You see, although I still hope to out grow it eventually, I was born seemingly incapable of obeying authority (I fled corporate America and bought a bar, for crying out loud!).  If you were not my father, or mother, there was just no way that you were going to tell me what to do or how to do it.  Defiance comes as natural to me as breathing in many ways.  So, were I ever to join the military, I’d end up in the brig and dishonorably discharged, therefore weakening our forces and being counterproductive to the task at hand, namely protecting our freedoms.  I’m just glad I’m smart enough to both know this weakness and to praise those who don’t have it and are brave enough to wear a uniform.

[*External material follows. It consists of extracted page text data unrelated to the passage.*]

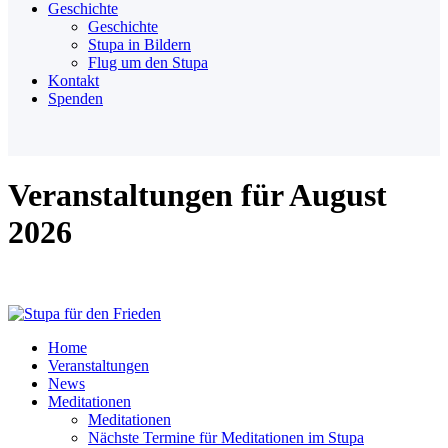
Geschichte
Geschichte
Stupa in Bildern
Flug um den Stupa
Kontakt
Spenden
Veranstaltungen für August
2026
Home
Veranstaltungen
News
Meditationen
Meditationen
Nächste Termine für Meditationen im Stupa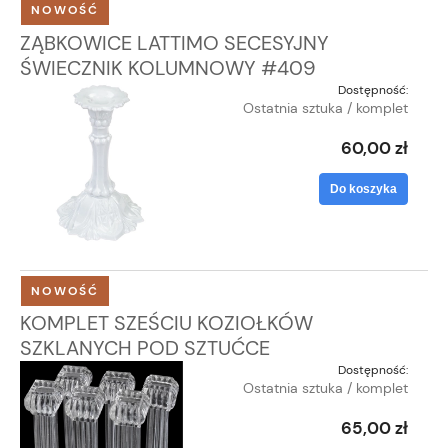
NOWOŚĆ
ZĄBKOWICE LATTIMO SECESYJNY
ŚWIECZNIK KOLUMNOWY #409
Dostępność:
Ostatnia sztuka / komplet
60,00 zł
Do koszyka
NOWOŚĆ
KOMPLET SZEŚCIU KOZIOŁKÓW
SZKLANYCH POD SZTUĆCE
Dostępność:
Ostatnia sztuka / komplet
65,00 zł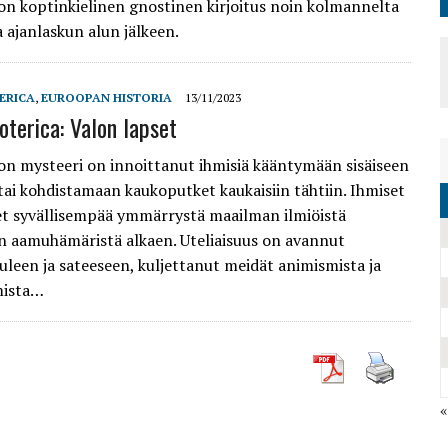
 on koptinkielinen gnostinen kirjoitus noin kolmannelta
 ajanlaskun alun jälkeen.
ERICA
,
EUROOPAN HISTORIA
13/11/2023
oterica: Valon lapset
n mysteeri on innoittanut ihmisiä kääntymään sisäiseen
ai kohdistamaan kaukoputket kaukaisiin tähtiin. Ihmiset
et syvällisempää ymmärrystä maailman ilmiöistä
 aamuhämäristä alkaen. Uteliaisuus on avannut
leen ja sateeseen, kuljettanut meidät animismista ja
mista…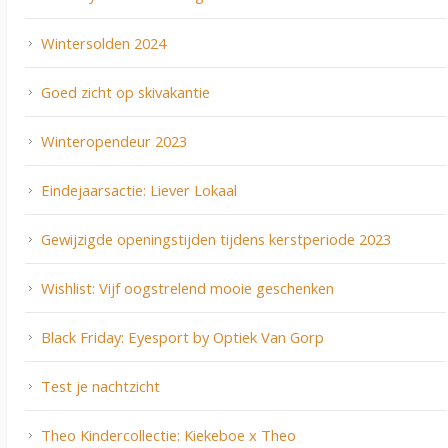
Wintersolden 2024
Goed zicht op skivakantie
Winteropendeur 2023
Eindejaarsactie: Liever Lokaal
Gewijzigde openingstijden tijdens kerstperiode 2023
Wishlist: Vijf oogstrelend mooie geschenken
Black Friday: Eyesport by Optiek Van Gorp
Test je nachtzicht
Theo Kindercollectie: Kiekeboe x Theo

Every June, Portland hosts the Rose Festival.  Part of the pageantry is the Rose Festival Fleet, a group of navy ships with sailors and marines who partake in the fun and spend a few days in our fine city.  In my establishment, it isn’t uncommon to see a group in uniform come in for some dinner and a drink or two.  Hopefully three or four.  I say that without profit in mind.  Quite the opposite.  My staff has been instructed that anyone who is active duty military gets their tab comped, within reason, or course, and that a sincere “thank you for your service” should be stated when delivering the free food or spirits.

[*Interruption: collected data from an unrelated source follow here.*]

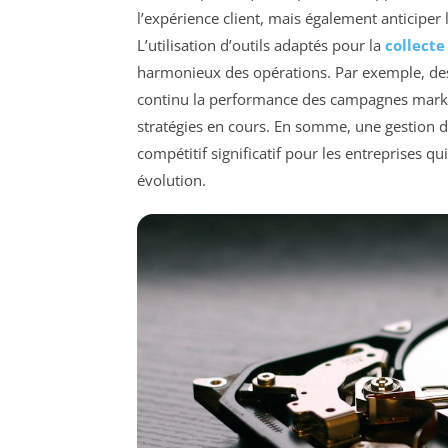
l’expérience client, mais également anticiper
L’utilisation d’outils adaptés pour la
collecte
harmonieux des opérations. Par exemple, des
continu la performance des campagnes marketin
stratégies en cours. En somme, une gestion d
compétitif significatif pour les entreprises 
évolution.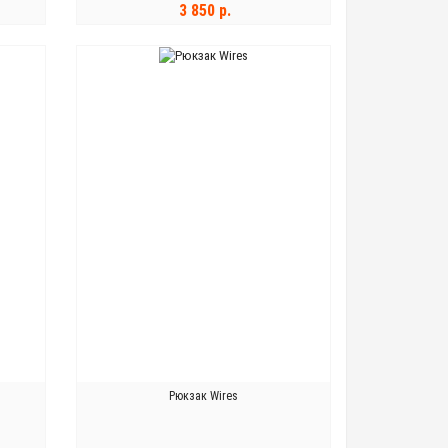
3 850 р.
В КОРЗИНУ
Рюкзак Wires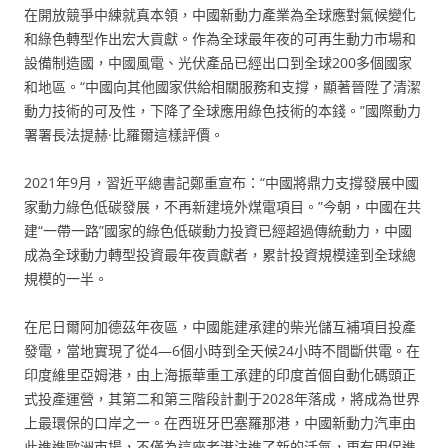
在開放競爭中練就真本領，中國新動力產業為全球應對氣候變化
和綠色轉型作出宏大貢獻。作為全球最年夜的可再生動力市場和
設備制造國，中國風電、光伏產品已經出口到全球200多個國家
和地區。“中國向其他國家供給相關服務和支撐，顯著晉陞了清潔
動力技術的可及性，下降了全球應用綠色技術的本錢。”國際動力
署署長法提赫·比羅爾這樣評價。
2021年9月，習近平總書記鄭重宣布：“中國將鼎力支撐發展中國
家動力綠色低碳發展，不再新建境外煤電項目。”今朝，中國在共
建“一帶一路”國家的綠色低碳動力投資已經超過傳統動力，中國
成為全球動力轉型投資最年夜貢獻者，累計投資規模達到全球總
規模的一半。
在尼日爾阿加德茲年夜區，中國能建承建的柴光儲互補項目投產
發電，當地實現了從4—6個小時到全天候24小時不間斷供電。在
印度維里亞姆港，由上海振華重工承建的印度首個自動化碼頭正
式投產運營，其第二和第三階段計劃于2028年落成，將成為世界
上最環保的口岸之一。在西班牙巴塞羅那港，中國新動力汽車由
此進進歐洲市場，不僅為這座老港注進了新的活氣，更有用促進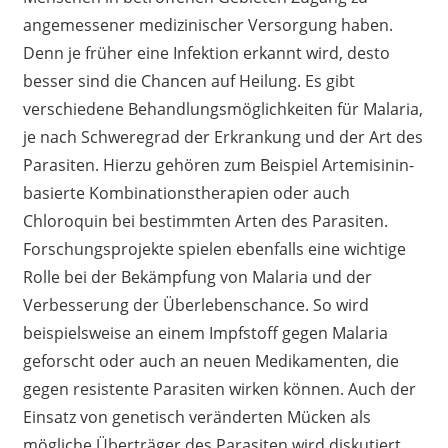
angemessener medizinischer Versorgung haben.
Denn je früher eine Infektion erkannt wird, desto
besser sind die Chancen auf Heilung. Es gibt
verschiedene Behandlungsmöglichkeiten für Malaria,
je nach Schweregrad der Erkrankung und der Art des
Parasiten. Hierzu gehören zum Beispiel Artemisinin-
basierte Kombinationstherapien oder auch
Chloroquin bei bestimmten Arten des Parasiten.
Forschungsprojekte spielen ebenfalls eine wichtige
Rolle bei der Bekämpfung von Malaria und der
Verbesserung der Überlebenschance. So wird
beispielsweise an einem Impfstoff gegen Malaria
geforscht oder auch an neuen Medikamenten, die
gegen resistente Parasiten wirken können. Auch der
Einsatz von genetisch veränderten Mücken als
mögliche Überträger des Parasiten wird diskutiert.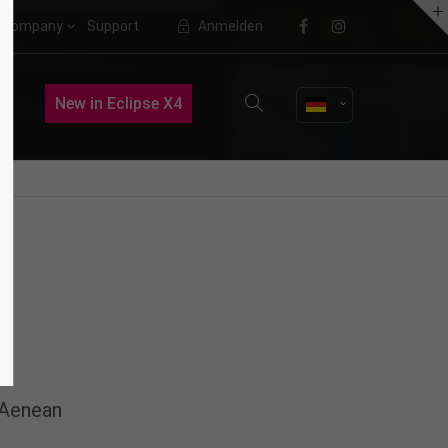
Company
Support
Anmelden
About us
New in Eclipse X4
Lorem ipsum dolor sit amet,
consectetuer adipiscing elit.
Aenean commodo ligula eget dolor.
Aenean massa. Cum sociis natoque
penatibus et magnis dis parturient
montes, nascetur ridiculus mus.
Donec quam felis, ultricies nec.
 Aenean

Rose Festival Fleet Portland Oregon

Fleet week during the Portland Rose Festival

When giving these instructions, some of the newer members of my staff have looked at me as if I were a fool.  That is an opportunity for an education, in my opinion.  It’s easy to explain to them that the men and women who serve our country have done more to provide us with our own existence than any other group who isn’t our parents.  I explain how hundreds and hundred of thousands have died to allow us to vote or not, get a job or not, and live in a country were we can reach for the highest of successes, or not.  While doing this, they spend many months, and sometimes years away from friends and loved ones.  And I illustrate how these people essentially work 24 hours a day, and don’t often get to go to the clubs or a neighborhood party.  This seems to make sense to my staff.

So with all this to consider, is it really that big of a deal for a grateful, average Joe who is in a position to do so, to give up a free burger and beer to member of the military and deliver it with a pat on the back?  No, not in the least bit.

Thank you to everyone serving in the American armed forces.